Le Parlement indonésien interdit aux journalistes d’enquêter sur ses membres
Une loi menace de poursuites judiciaires toute personne “manquant de respect” aux membres du Parlement indonésien, y compris les journalistes. Reporters sans frontières (RSF) appelle la Cour constitutionnelle de l’Indonésie à rejeter un article de cette loi qui viole clairement la liberté de la presse du pays.
En Indonésie, les journalistes pourront désormais être envoyés en prison pour avoir “manqué de respect” aux membres du Parlement. La nouvelle loi sur le pouvoir législatif, plus communément appelée la loi MD3, est entrée automatiquement en vigueur jeudi 15 mars, un mois après le refus du président Jokowi de signer le texte par souci de “respect de l’ordre public” - refus qui n’a du reste pas valeur de veto. C’est l’article 122 qui inquiète fortement journalistes et défenseurs de la liberté d’informer : il rend passible de poursuites pénales toute “critique” ou “manque de respect” contre le Parlement et ses représentants.
“Mal pensé et mal formulé, ce texte rend désormais impossible le traitement indépendant des questions parlementaires par le quatrième pouvoir, déclare Daniel Bastard, responsable du bureau Asie-Pacifique de RSF. Il porte en lui une atteinte grave à la Constitution du pays et au principe de séparation des pouvoirs. Nous appelons la Cour constitutionnelle à censurer au plus vite cet article, qui représente une réelle menace pour la liberté de la presse dans le pays.”
RSF relaie la démarche des organisations de la société civile indonésienne qui ont déjà saisi la juridiction suprême le jour même de l’entrée en vigueur de la loi.

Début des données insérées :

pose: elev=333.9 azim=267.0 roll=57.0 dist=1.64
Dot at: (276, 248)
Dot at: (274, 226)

Cette législation inquiète d’autant plus que sa formulation vague permet au Parlement de punir de manière parfaitement arbitraire les journalistes qui, dans leurs articles, “manqueraient de respect” envers les élus - sachant qu’aucune définition claire du “manque de respect” n’a été précisée. Les parlementaires pourront se prévaloir de cette disposition pour empêcher la publication d’enquêtes journalistiques qui porteraient par exemple sur la corruption endémique du système politique indonésien : au moins huit parlementaires, dont le président de la Chambre, ont été arrêtés pour corruption ces dernières années.

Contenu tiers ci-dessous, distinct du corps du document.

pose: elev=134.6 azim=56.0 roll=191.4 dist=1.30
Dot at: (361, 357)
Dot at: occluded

L’entrée en vigueur de cette loi s’inscrit dans un contexte de raidissement du cadre législatif indonésien en matière de liberté de la presse, pourtant garantie par la Constitution indonésienne amendée en 2002. Une révision du code pénal, actuellement en cours, pourrait également criminaliser le travail des journalistes qui critiquent le président et le vice-président indonésiens.
L’Indonésie occupe la 124ème place sur 180 pays au Classement mondial de la liberté de la presse 2017.